Start of Block

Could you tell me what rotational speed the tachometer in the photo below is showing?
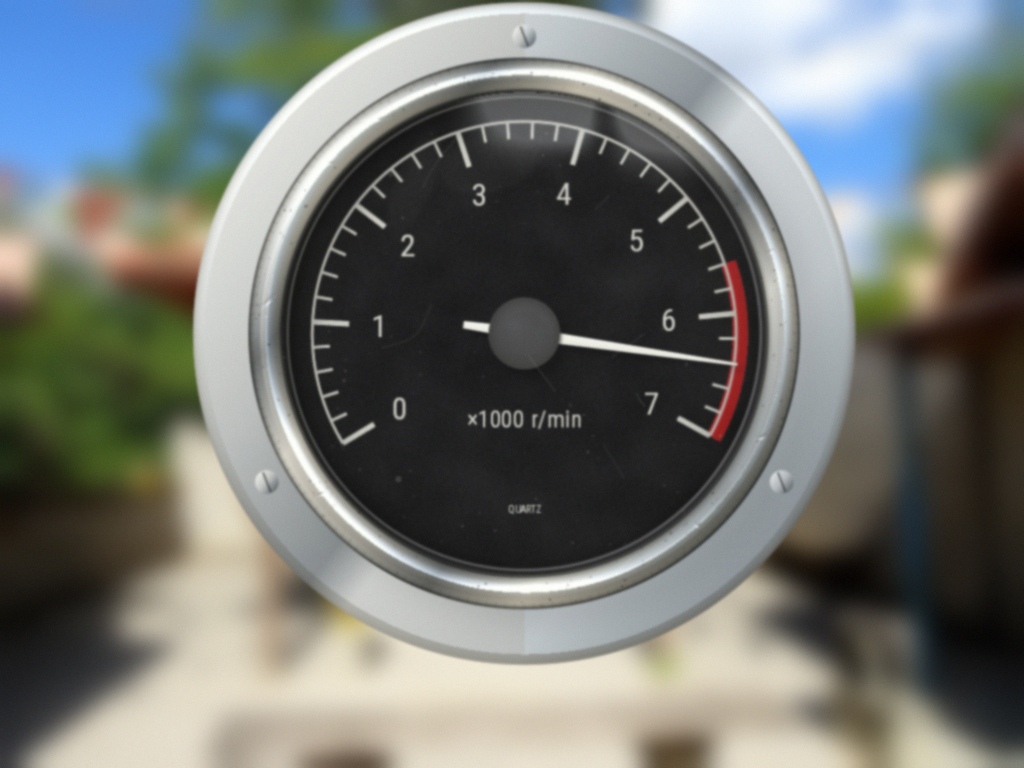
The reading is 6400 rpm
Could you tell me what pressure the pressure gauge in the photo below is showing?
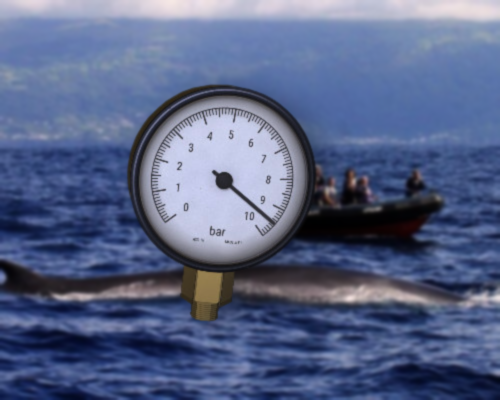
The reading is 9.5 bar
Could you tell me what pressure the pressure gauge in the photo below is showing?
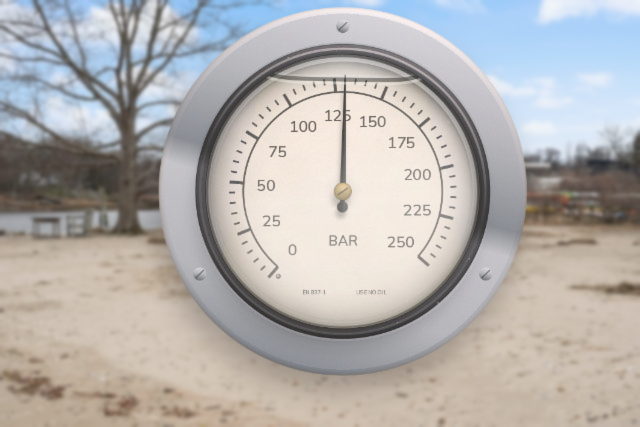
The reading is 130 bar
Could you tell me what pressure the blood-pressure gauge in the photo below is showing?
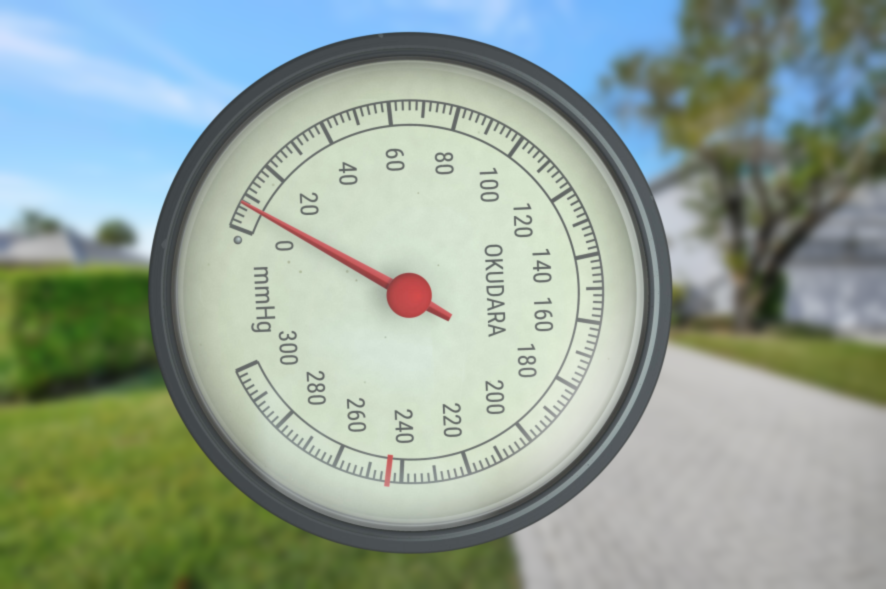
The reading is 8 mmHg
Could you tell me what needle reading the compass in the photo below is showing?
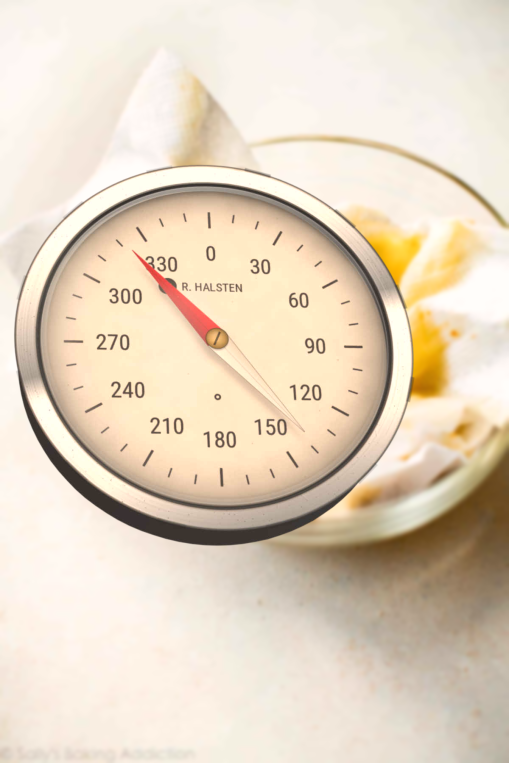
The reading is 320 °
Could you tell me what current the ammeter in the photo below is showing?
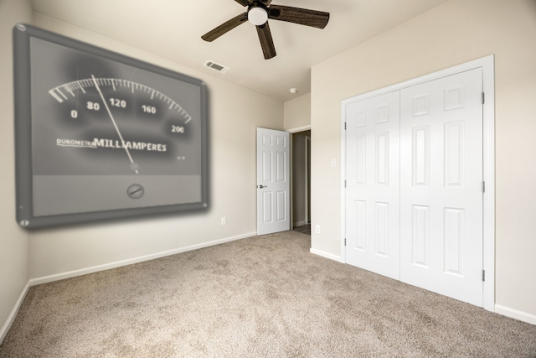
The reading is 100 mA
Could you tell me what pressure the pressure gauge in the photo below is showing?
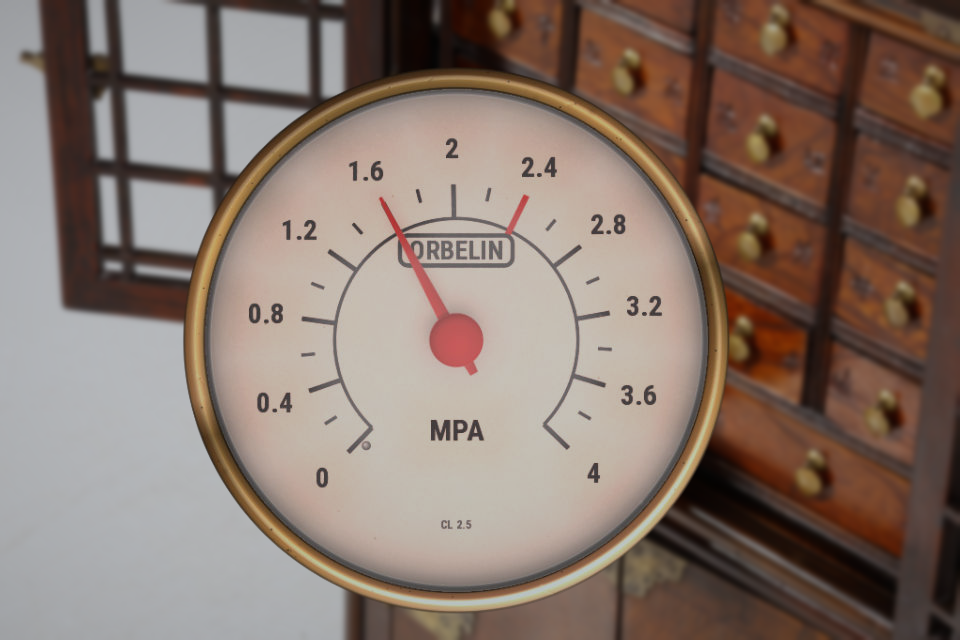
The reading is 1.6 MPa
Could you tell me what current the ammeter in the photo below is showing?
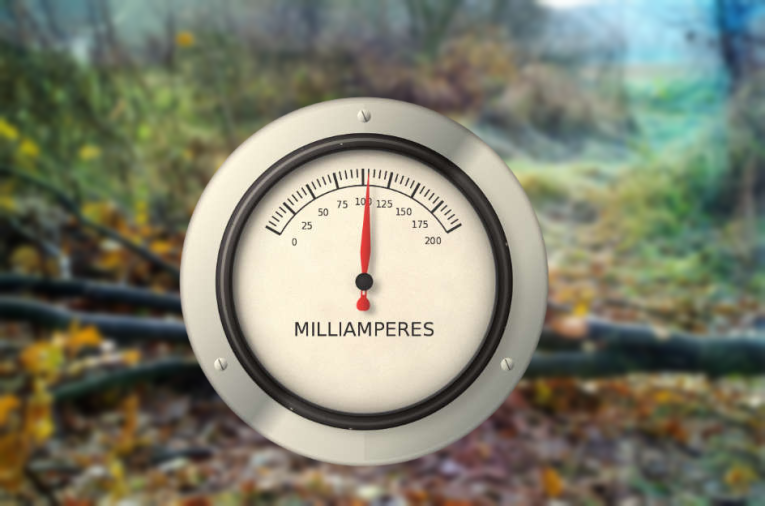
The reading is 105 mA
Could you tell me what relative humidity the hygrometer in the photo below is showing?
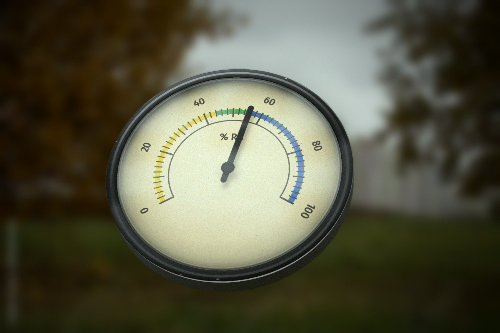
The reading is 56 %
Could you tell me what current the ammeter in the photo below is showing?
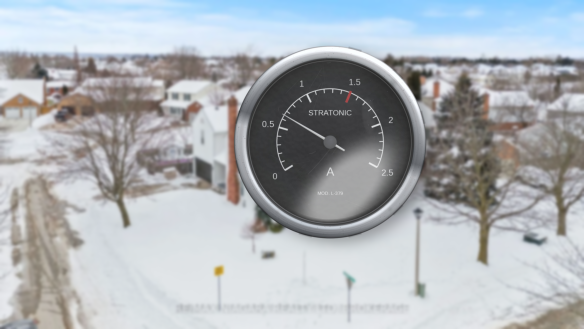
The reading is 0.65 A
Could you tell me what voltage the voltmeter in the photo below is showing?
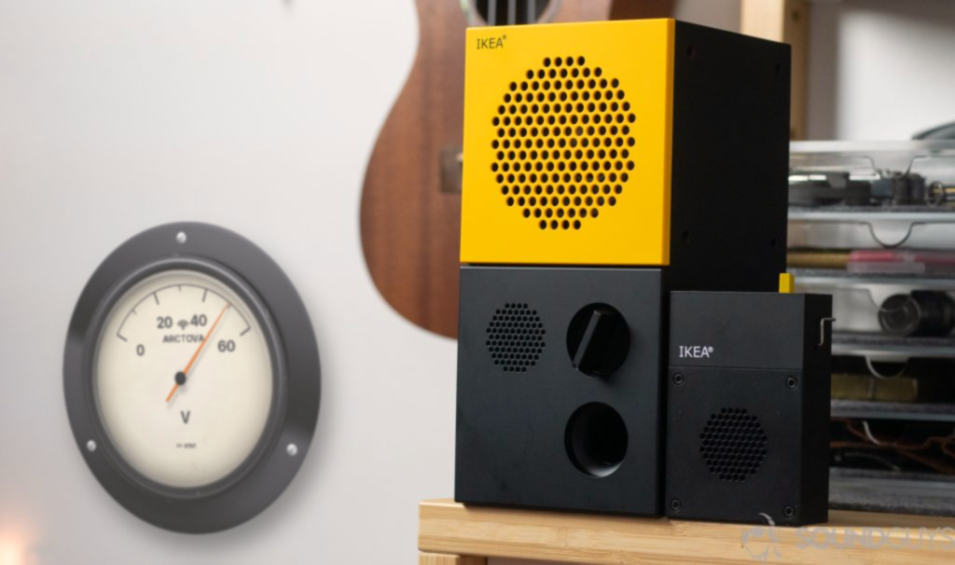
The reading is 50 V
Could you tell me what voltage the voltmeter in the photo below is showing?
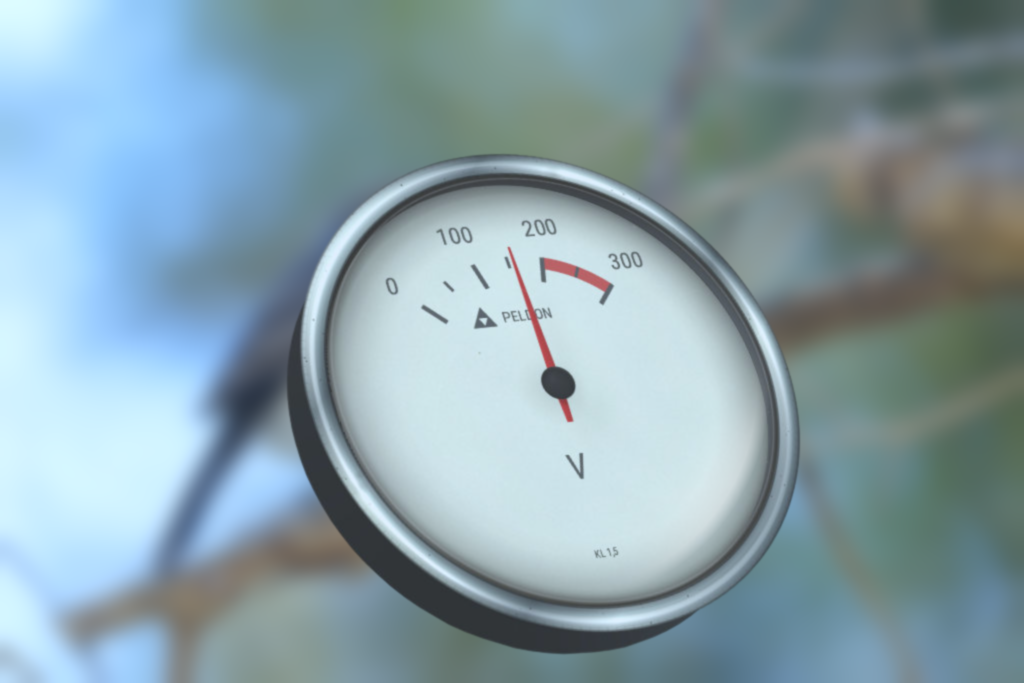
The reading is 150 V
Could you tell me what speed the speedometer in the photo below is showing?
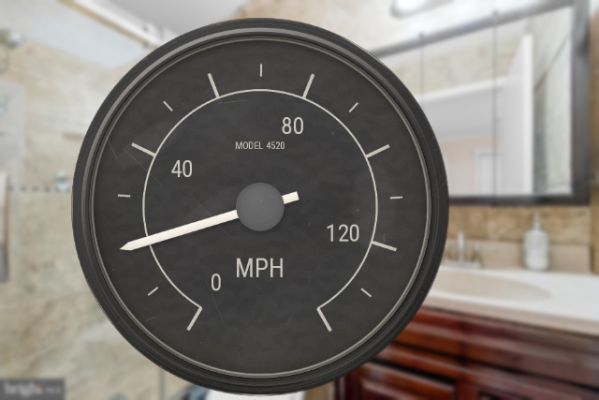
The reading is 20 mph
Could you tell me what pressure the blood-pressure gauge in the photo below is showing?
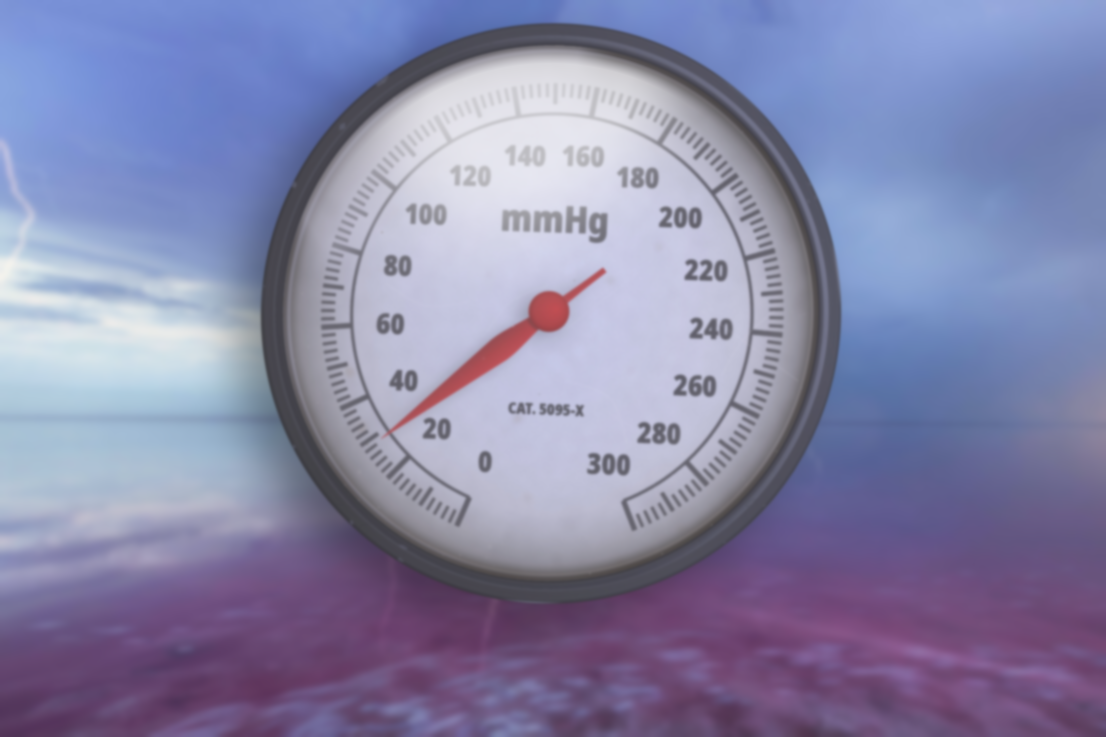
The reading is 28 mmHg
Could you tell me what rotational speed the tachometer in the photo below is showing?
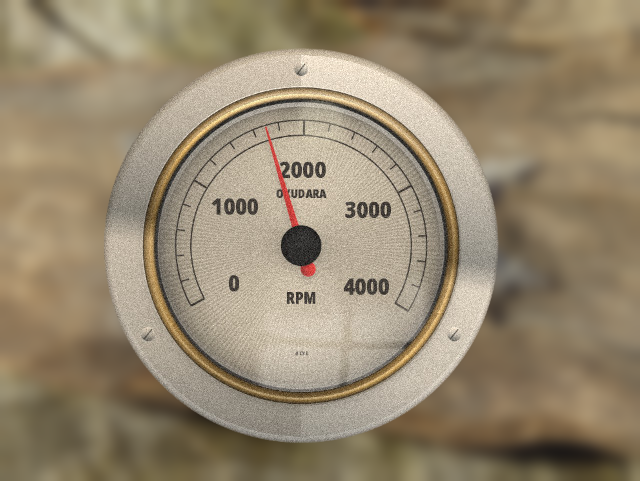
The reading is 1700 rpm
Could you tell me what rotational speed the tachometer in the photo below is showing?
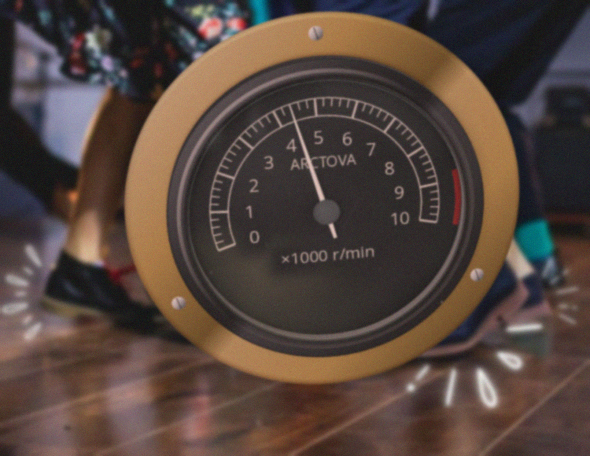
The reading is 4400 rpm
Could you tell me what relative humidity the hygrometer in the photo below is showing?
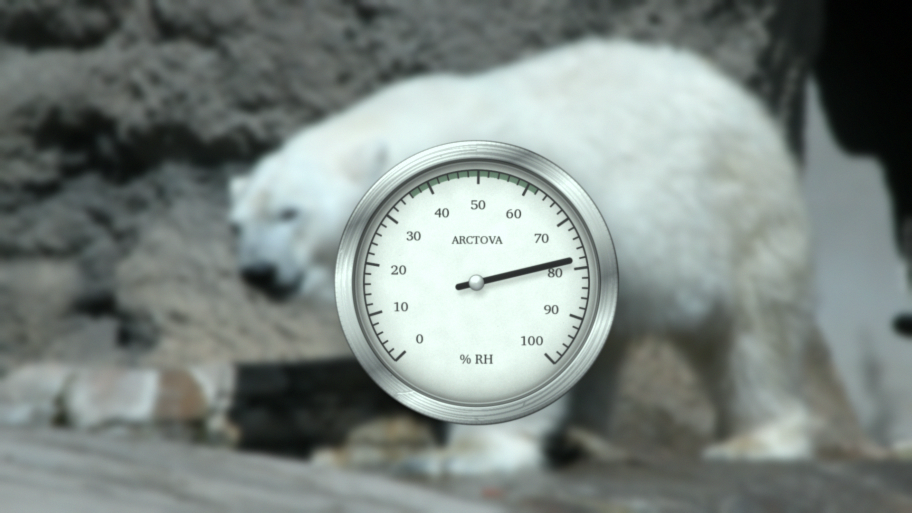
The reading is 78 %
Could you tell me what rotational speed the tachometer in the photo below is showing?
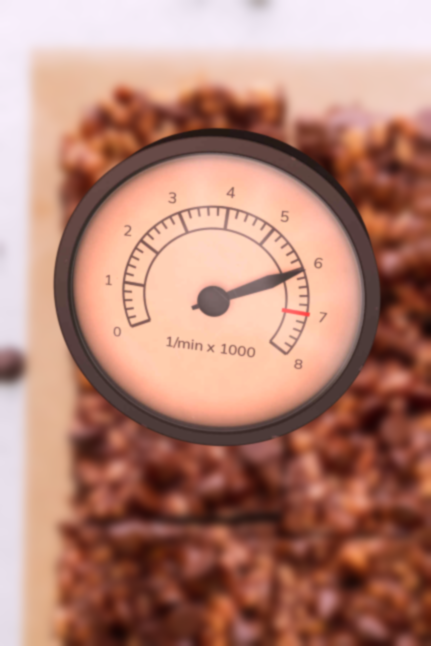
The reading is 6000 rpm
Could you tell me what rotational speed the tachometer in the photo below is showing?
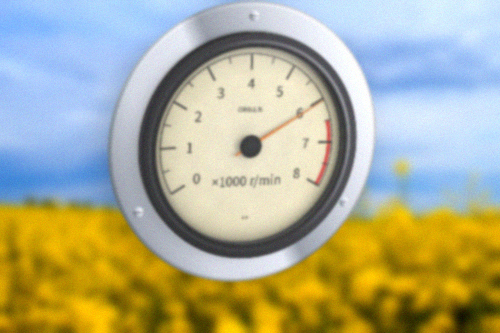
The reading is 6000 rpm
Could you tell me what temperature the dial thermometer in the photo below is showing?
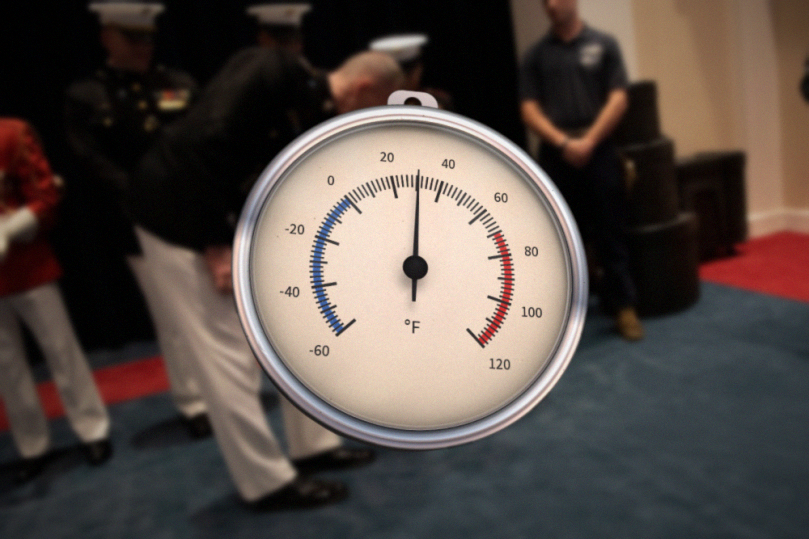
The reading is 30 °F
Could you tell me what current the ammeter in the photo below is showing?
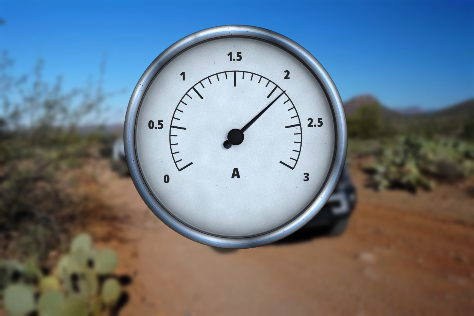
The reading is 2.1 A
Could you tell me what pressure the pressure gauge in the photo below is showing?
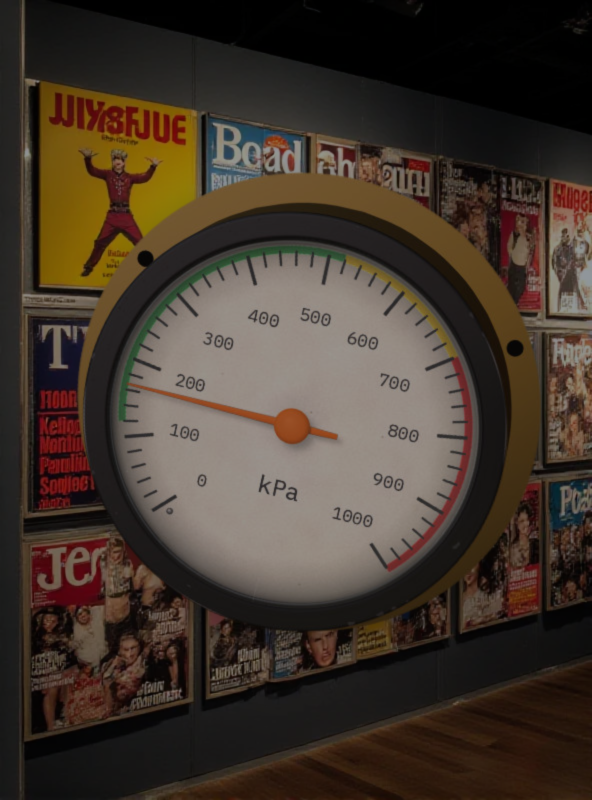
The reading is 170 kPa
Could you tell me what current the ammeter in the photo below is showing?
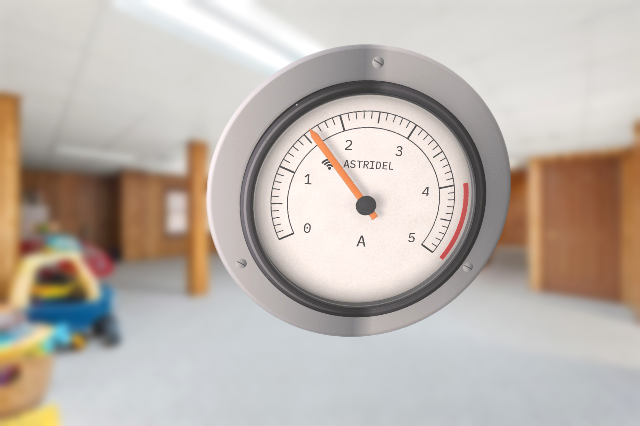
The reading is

End of Block

Could you reproduce all of the records above word for word, leaving the pictures out?

Could you tell me what rotational speed the tachometer in the photo below is showing?
The reading is 6400 rpm
Could you tell me what pressure the pressure gauge in the photo below is showing?
The reading is 9.5 bar
Could you tell me what pressure the pressure gauge in the photo below is showing?
The reading is 130 bar
Could you tell me what pressure the blood-pressure gauge in the photo below is showing?
The reading is 8 mmHg
Could you tell me what needle reading the compass in the photo below is showing?
The reading is 320 °
Could you tell me what current the ammeter in the photo below is showing?
The reading is 100 mA
Could you tell me what pressure the pressure gauge in the photo below is showing?
The reading is 1.6 MPa
Could you tell me what current the ammeter in the photo below is showing?
The reading is 105 mA
Could you tell me what relative humidity the hygrometer in the photo below is showing?
The reading is 56 %
Could you tell me what current the ammeter in the photo below is showing?
The reading is 0.65 A
Could you tell me what voltage the voltmeter in the photo below is showing?
The reading is 50 V
Could you tell me what voltage the voltmeter in the photo below is showing?
The reading is 150 V
Could you tell me what speed the speedometer in the photo below is showing?
The reading is 20 mph
Could you tell me what pressure the blood-pressure gauge in the photo below is showing?
The reading is 28 mmHg
Could you tell me what rotational speed the tachometer in the photo below is showing?
The reading is 1700 rpm
Could you tell me what rotational speed the tachometer in the photo below is showing?
The reading is 4400 rpm
Could you tell me what relative humidity the hygrometer in the photo below is showing?
The reading is 78 %
Could you tell me what rotational speed the tachometer in the photo below is showing?
The reading is 6000 rpm
Could you tell me what rotational speed the tachometer in the photo below is showing?
The reading is 6000 rpm
Could you tell me what temperature the dial thermometer in the photo below is showing?
The reading is 30 °F
Could you tell me what current the ammeter in the photo below is showing?
The reading is 2.1 A
Could you tell me what pressure the pressure gauge in the photo below is showing?
The reading is 170 kPa
Could you tell me what current the ammeter in the photo below is showing?
The reading is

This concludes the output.